On their couch in the living room, the EMT immobilized Eddie’s arm in a sling as a precaution. The bean bag round left a welt the size of a fist on his shoulder, but nothing serious. His eyes still burned not just from the smoke, but from the realization of why everything occurred.
While he was being examined, a pale man with a bad hair cut approached him. “Remember me?”
He no longer wore the comic book t-shirt, but a flak jacket and a DEA badge dangled around his neck. Eddie only stared. Carla sat next to him, rocking Marguerite, now quiet, in her arms.
“Okay then. Your brother, Juan, he’s a pretty notorious drug dealer in this neighborhood. More than that, even.”
“We set up that shop hoping to net someone in his hood with ties to him. We lucked out it was you, his brother.”

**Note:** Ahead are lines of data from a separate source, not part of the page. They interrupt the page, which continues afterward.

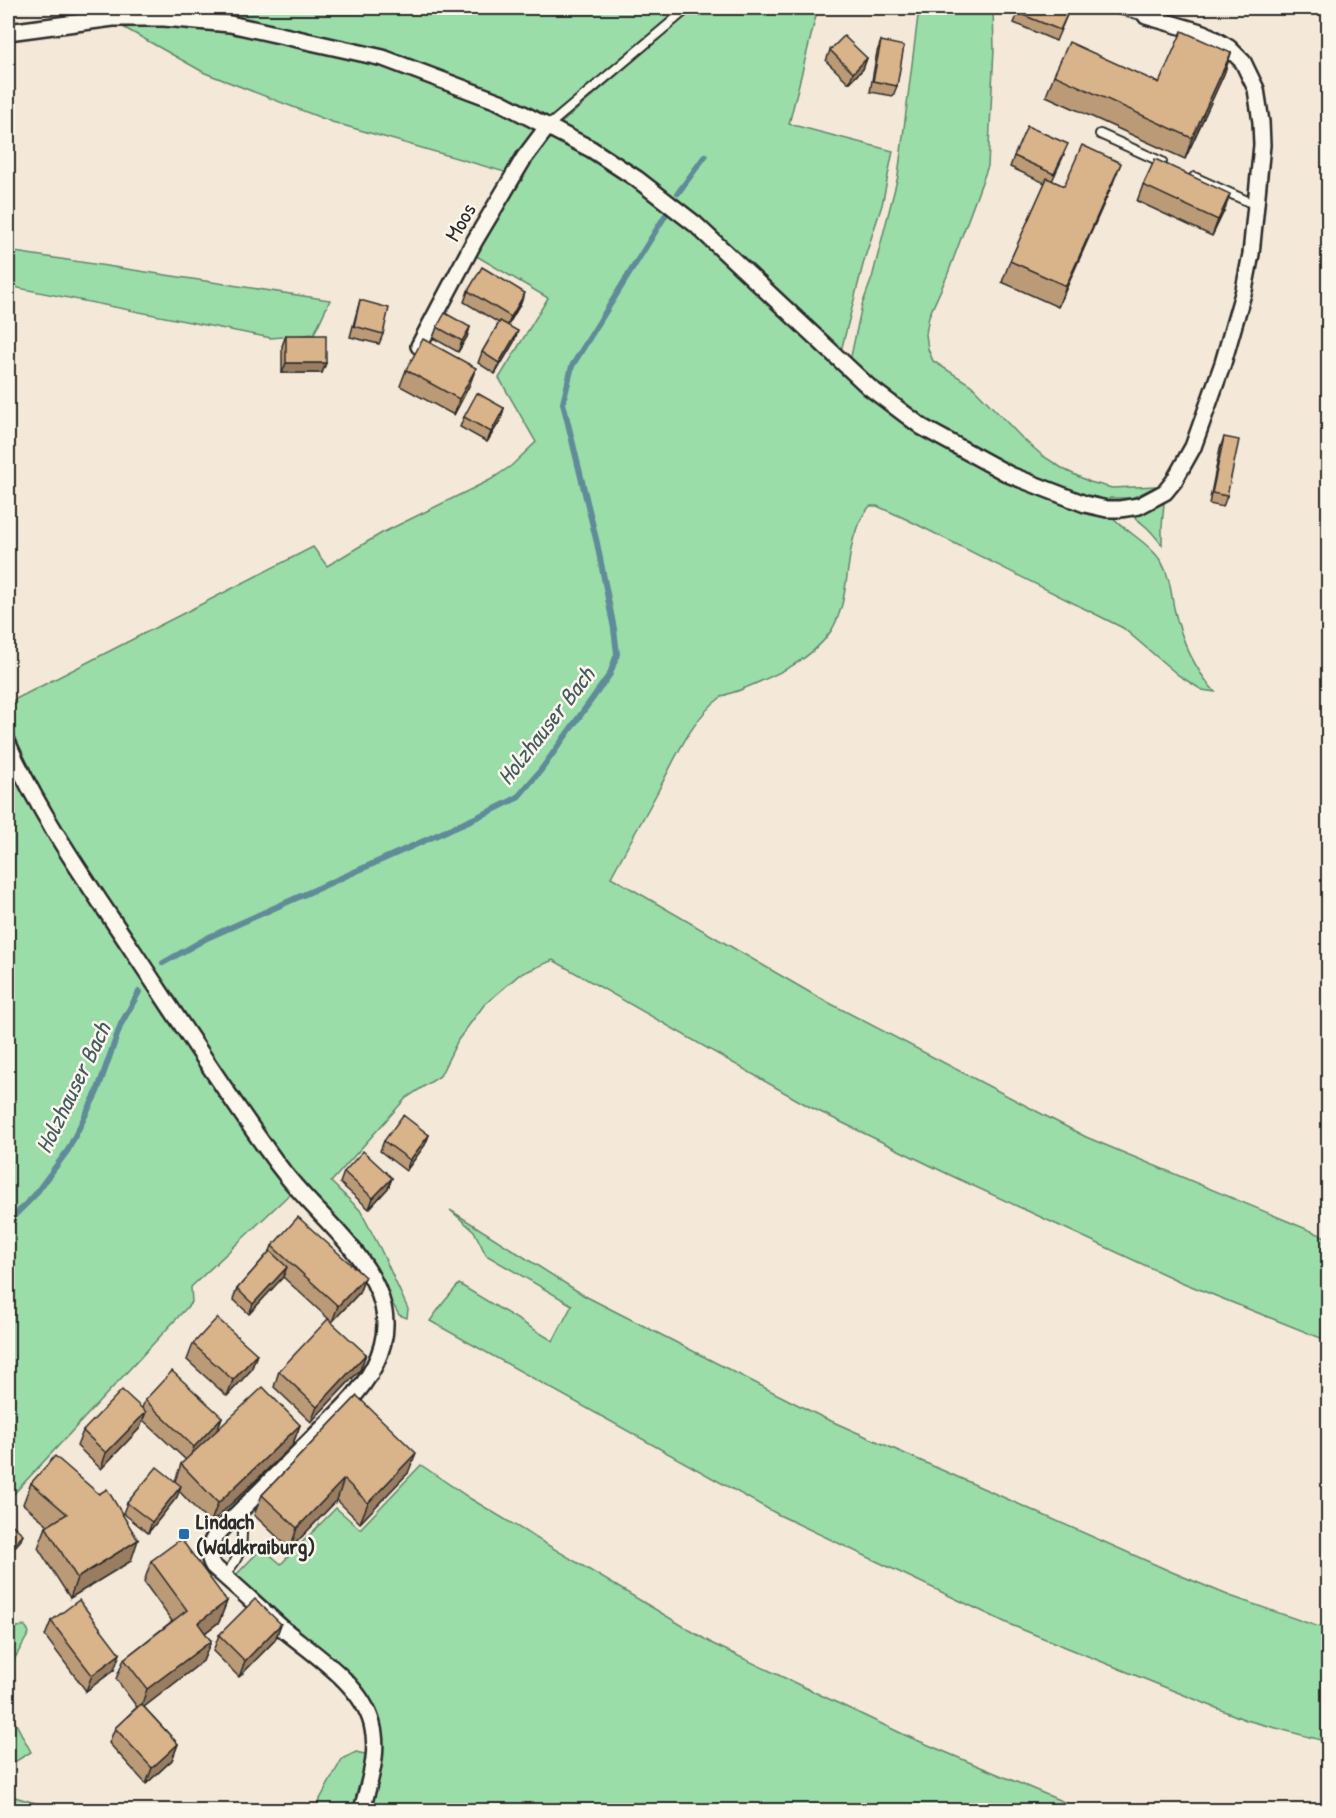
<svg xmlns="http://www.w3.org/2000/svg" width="1336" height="1818" viewBox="0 0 1336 1818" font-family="'Patrick Hand',sans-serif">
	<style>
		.green { fill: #9adda9; stroke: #62846a; stroke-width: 1.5 }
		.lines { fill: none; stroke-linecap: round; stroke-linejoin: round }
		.stream { stroke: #608b99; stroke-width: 6 }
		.service-casing { stroke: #2b2b2b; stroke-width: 12 }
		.minor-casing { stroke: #2b2b2b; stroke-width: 20 }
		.service { stroke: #fbf7ec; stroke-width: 8 }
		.minor { stroke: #fbf7ec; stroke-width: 15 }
		.wall { fill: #bb9a77; stroke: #2b2b2b; stroke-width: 1.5 }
		.shaded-wall { fill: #987d61; stroke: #2b2b2b; stroke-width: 1.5 }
		.building { fill: #d9b38a; stroke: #2b2b2b; stroke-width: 1.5 }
		.poi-dot { fill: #1f6fb2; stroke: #fbf7ec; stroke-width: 2 }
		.labels { text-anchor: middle; stroke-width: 5; stroke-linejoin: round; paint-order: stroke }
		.street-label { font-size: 22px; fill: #2b2b2b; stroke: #fbf7ec }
		.poi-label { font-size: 22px; font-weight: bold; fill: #2b2b2b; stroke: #fbf7ec; text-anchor: start }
		.water-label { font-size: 24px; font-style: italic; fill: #455b62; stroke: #fbf7ec }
	</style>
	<rect width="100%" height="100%" fill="#f4e9d8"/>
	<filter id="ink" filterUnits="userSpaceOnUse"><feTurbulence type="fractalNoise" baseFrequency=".0167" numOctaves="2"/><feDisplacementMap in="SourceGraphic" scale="12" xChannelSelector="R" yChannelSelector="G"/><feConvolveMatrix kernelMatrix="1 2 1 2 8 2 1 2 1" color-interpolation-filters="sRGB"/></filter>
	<g filter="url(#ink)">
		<g class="green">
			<path d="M73 8H682L576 97 539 130 508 173 332 122 205 73 114 22 83 8 76 10Z"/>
			<path d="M695 8H818L789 124 893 151 882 205 865 257 841 351 850 361 862 305 872 278 898 176 919 8H993L994 49 988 166 947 276 929 316 926 334 928 349 933 361 971 385 1022 438 1043 456 1065 470 1090 482 1112 488 1157 486 1132 498H1110L1103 504C1114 527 1148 539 1162 563 1170 577 1171 593 1174 608 1181 639 1194 668 1215 692L1202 690 1178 675 1123 628 906 519 877 506H870C840 540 855 593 831 631 812 660 776 675 745 688 737 692 727 693 720 698 692 718 673 763 657 793 642 821 626 849 611 877L816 996 1086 1137 1328 1238V1341L1181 1282 952 1176 810 1107 553 960 519 975 484 1005 458 1040 440 1076 406 1098 331 1182 360 1210 381 1250 408 1309 407 1318 399 1315 388 1296 375 1267 344 1226 288 1166 250 1116 66 838 40 791 8 721V703L313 547 327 566 382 533 490 480 511 466 536 442 499 378 548 298 473 254 524 169 549 134 621 177 559 125Z"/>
			<path d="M8 251 330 300 314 334 271 338 8 286Z"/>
			<path d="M1164 503 1162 526V545C1152 532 1143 522 1128 513L1141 512Z"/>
			<path d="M8 757 293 1191 191 1287 192 1302 8 1500Z"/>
			<path d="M450 1210 585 1296 822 1417 1172 1572 1230 1596 1328 1630V1742L1246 1720 1011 1625 779 1515 430 1321 443 1303 459 1284 553 1341 572 1305 486 1255 474 1231Z"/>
			<path d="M421 1465 471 1499 713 1644 907 1736 1083 1810H368L377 1720 234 1577 262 1548 281 1564 336 1508 360 1529Z"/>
			<path d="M25 1626 29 1633 10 1667 8 1684V1628Z"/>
			<path d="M8 1688 14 1720 31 1752 8 1766Z"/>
			<path d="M356 1752 369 1755 355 1810H314L342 1759Z"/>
			<path d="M8 1795 59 1810H8Z"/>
		</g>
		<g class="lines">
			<g class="stream">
				<path d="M678 193 705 156"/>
				<path d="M163 963 207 938 493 810 517 798 541 770 610 674 617 654 614 629 597 543 563 403 572 366 665 216"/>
				<path d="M8 1222 34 1196 68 1150 97 1092 121 1024 139 992"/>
			</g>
			<defs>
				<g id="service">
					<path d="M1112 8 1146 16"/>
					<path d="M548 126 688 8"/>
					<path d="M1100 134 1162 162"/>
					<path d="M1194 177 1256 205"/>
					<path d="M223 1575C244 1558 244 1536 240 1512"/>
				</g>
				<g id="minor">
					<path d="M8 32 113 18H164L230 24 383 58 500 102 591 149 637 179 695 224 869 387 922 427 1010 475 1085 504 1107 509H1120L1139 506 1165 492 1174 481 1193 447 1223 363 1244 290 1251 254 1262 145 1261 122 1256 89 1243 62 1229 48 1204 33 1146 16"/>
					<path d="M419 346 474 242 524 158 548 126"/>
					<path d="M8 744C40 815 85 879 129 945 175 1014 220 1084 268 1151 279 1167 292 1183 305 1197 334 1229 373 1263 383 1306 392 1345 370 1380 344 1407L215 1536C209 1546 207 1556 213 1566 236 1586 259 1607 282 1628 312 1653 362 1684 372 1724 380 1753 369 1782 362 1810"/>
				</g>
			</defs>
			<use href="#service" class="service-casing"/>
			<use href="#minor" class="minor-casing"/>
			<use href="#service" class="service"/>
			<use href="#minor" class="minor"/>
		</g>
		<g class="wall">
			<path d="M1020 8H1070L1056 41 1014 23Z"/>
			<path d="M881 41 897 86 893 96 870 92 877 52Z"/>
			<path d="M830 50 867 58 863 69 849 83 826 61Z"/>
			<path d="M1231 53 1224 74 1185 159 1046 96 1054 75 1159 83Z"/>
			<path d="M1064 155 1052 181 1064 186 1113 183 1058 307 1002 282 1010 261 1045 183 1010 167 1014 156Z"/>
			<path d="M1143 185 1225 209 1212 236 1137 201Z"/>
			<path d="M468 291 521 303 508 325 514 342 495 374 478 363 482 352 499 323 464 302Z"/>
			<path d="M360 300 383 334 379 344 350 337 357 311Z"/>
			<path d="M437 327H470L467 337 458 352 433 338Z"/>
			<path d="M286 335 326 363 322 373H282V346Z"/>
			<path d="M406 370 470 384 454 415 400 386Z"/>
			<path d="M504 408 501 419 487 442 460 427 464 417Z"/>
			<path d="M1224 437 1227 496 1223 507 1209 504 1220 448Z"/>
			<path d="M429 1135 425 1145 406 1171 380 1151 384 1141Z"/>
			<path d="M344 1172 392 1178 388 1188 369 1209 340 1183Z"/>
			<path d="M272 1246 365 1277 359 1293 332 1322 283 1277 249 1314 233 1299 237 1289 270 1251Z"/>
			<path d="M193 1344 257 1354 251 1370 227 1396 187 1360Z"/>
			<path d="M366 1354 360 1370 311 1422 274 1387 279 1371Z"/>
			<path d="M357 1396 408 1473 360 1523 337 1500 290 1549 254 1515 262 1495Z"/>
			<path d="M145 1400 222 1417 217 1431 300 1425 292 1446 210 1524 179 1491 177 1497 148 1533 123 1513 127 1503 175 1481 181 1464 186 1460 143 1420 140 1428 101 1469 77 1446 83 1431 142 1408Z"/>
			<path d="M31 1483 131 1561 70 1598 38 1548 46 1527 48 1525 23 1504Z"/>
			<path d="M151 1561 227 1601 219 1622 205 1633 211 1641 203 1661 144 1707 178 1744 172 1760 146 1784 109 1743 115 1728 137 1707 116 1679 124 1659 172 1621 144 1582Z"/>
			<path d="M51 1621 114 1670 86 1691 45 1636Z"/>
			<path d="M281 1624 275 1640 239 1677 213 1651 219 1635Z"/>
		</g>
		<g class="shaded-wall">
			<path d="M1231 53 1224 74 1185 159 1192 138Z"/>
			<path d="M867 58 863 69 849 83 853 73Z"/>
			<path d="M1121 163 1113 183 1058 307 1066 286Z"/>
			<path d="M1230 194 1225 209 1212 236 1218 220Z"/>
			<path d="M525 293 521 303 507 327 511 317Z"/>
			<path d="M470 327 467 337 458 352 462 341Z"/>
			<path d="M518 331 514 342 495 374 499 363Z"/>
			<path d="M286 363H326L322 373H282Z"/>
			<path d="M476 368 470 384 454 415 459 399Z"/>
			<path d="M504 408 501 419 487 442 491 432Z"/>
			<path d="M429 1135 425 1145 406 1171 410 1160Z"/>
			<path d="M392 1178 388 1188 369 1209 373 1198Z"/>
			<path d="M287 1267 283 1277 249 1314 253 1304Z"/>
			<path d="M365 1277 359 1293 332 1322 338 1306Z"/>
			<path d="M257 1354 251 1370 227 1396 233 1380Z"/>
			<path d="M366 1354 360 1370 311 1422 317 1407Z"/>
			<path d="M146 1412 140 1428 101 1469 106 1453Z"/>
			<path d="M222 1417 216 1433 188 1462 194 1447Z"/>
			<path d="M300 1425 292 1446 210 1524 218 1503Z"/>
			<path d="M416 1453 408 1473 360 1523 368 1503Z"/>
			<path d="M344 1479 337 1500 290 1549 297 1528Z"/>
			<path d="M181 1486 177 1497 148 1533 152 1522Z"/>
			<path d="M23 1534 21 1540 8 1555V1552Z"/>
			<path d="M138 1540 131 1561 70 1598 77 1578Z"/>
			<path d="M227 1601 219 1622 190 1644 198 1623Z"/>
			<path d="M281 1624 275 1640 239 1677 245 1661Z"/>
			<path d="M211 1641 203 1661 140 1710 147 1689Z"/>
			<path d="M120 1654 114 1670 86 1691 92 1675Z"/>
			<path d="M178 1744 172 1760 146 1784 152 1768Z"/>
		</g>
		<g class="building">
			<path d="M1020 8H1070L1060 30 1018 13Z"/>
			<path d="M1182 31 1231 53 1192 138 1054 75 1069 42 1159 83Z"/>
			<path d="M844 36 867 58 853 73 830 50Z"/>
			<path d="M881 41 904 46 897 86 873 81Z"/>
			<path d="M1027 126 1068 144 1054 174 1014 156Z"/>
			<path d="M1082 145 1121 163 1066 286 1010 261 1047 178 1064 186Z"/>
			<path d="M1155 159 1230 194 1218 220 1143 185Z"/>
			<path d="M482 267 525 293 511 317 468 291Z"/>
			<path d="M360 300 389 308 383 334 354 326Z"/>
			<path d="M445 313 470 327 462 341 437 327Z"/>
			<path d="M500 321 518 331 499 363 482 352Z"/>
			<rect x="286" y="335" width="40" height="28"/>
			<path d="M423 339 476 368 459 399 406 370Z"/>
			<path d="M477 393 504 408 491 432 464 417Z"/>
			<path d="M1224 437 1239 440 1227 496 1212 493Z"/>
			<path d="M403 1115 429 1135 410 1160 384 1141Z"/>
			<path d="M363 1151 392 1178 373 1198 344 1172Z"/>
			<path d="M298 1217 365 1277 338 1306 272 1246Z"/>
			<path d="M270 1251 287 1267 253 1304 237 1289Z"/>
			<path d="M217 1318 257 1354 233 1380 193 1344Z"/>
			<path d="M328 1319 366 1354 317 1407 279 1371Z"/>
			<path d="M172 1371 222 1417 194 1447 145 1400Z"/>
			<path d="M263 1387 300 1425 218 1503 181 1464Z"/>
			<path d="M122 1390 146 1412 106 1453 83 1431Z"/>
			<path d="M357 1396 416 1453 368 1503 344 1479 297 1528 262 1495Z"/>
			<path d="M55 1456 99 1494 107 1489 138 1540 77 1578 46 1527 67 1514 31 1483Z"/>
			<path d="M157 1467 181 1486 152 1522 127 1503Z"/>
			<path d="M8 1521 23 1534 8 1552Z"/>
			<path d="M181 1539 227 1601 198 1623 211 1641 147 1689 124 1659 187 1610 151 1561Z"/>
			<path d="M255 1599 281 1624 245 1661 219 1635Z"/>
			<path d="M79 1600 120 1654 92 1675 51 1621Z"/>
			<path d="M141 1704 178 1744 152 1768 115 1728Z"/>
		</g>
	</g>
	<rect class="poi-dot" x="178" y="1528" width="12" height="12" rx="3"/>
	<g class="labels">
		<g class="street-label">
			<text transform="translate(460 222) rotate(-60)" y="8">Moos</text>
		</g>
		<g class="poi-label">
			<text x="196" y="1529">Lindach<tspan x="196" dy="25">(Waldkraiburg)</tspan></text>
		</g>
		<g class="water-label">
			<text transform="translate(546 726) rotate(-52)" y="8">Holzhauser Bach</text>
			<text transform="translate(73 1088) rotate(-64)" y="8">Holzhauser Bach</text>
		</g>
	</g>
	<rect width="1336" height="1818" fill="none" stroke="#fbf7ec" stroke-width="30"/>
	<rect x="15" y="15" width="1306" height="1788" fill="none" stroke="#2b2b2b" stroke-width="2" filter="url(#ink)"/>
</svg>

The screen and the upgrade. The bugged his phone. How many others did they net?
“You nearly killed our daughter,” Carla said.
“And your daughter is fine.”
Eddie sat back, stunned. The man had no clue what occurred.
“Juan will be taken into custody, and we’ll be gone once we’re done searching for evidence.”
“Evidence,” Eddie said. What evidence could there be? Did Juan leave things in their apartment regularly? This was how the justice system worked? If so, it was messed up. He rubbed his head with his free hand, “What about the broken window? There’s glass all over the crib.”
“That’s something the DEA doesn’t fix. You’ll have to do that yourself.”
Eddie wanted to snap the badge off his neck and crack it in two.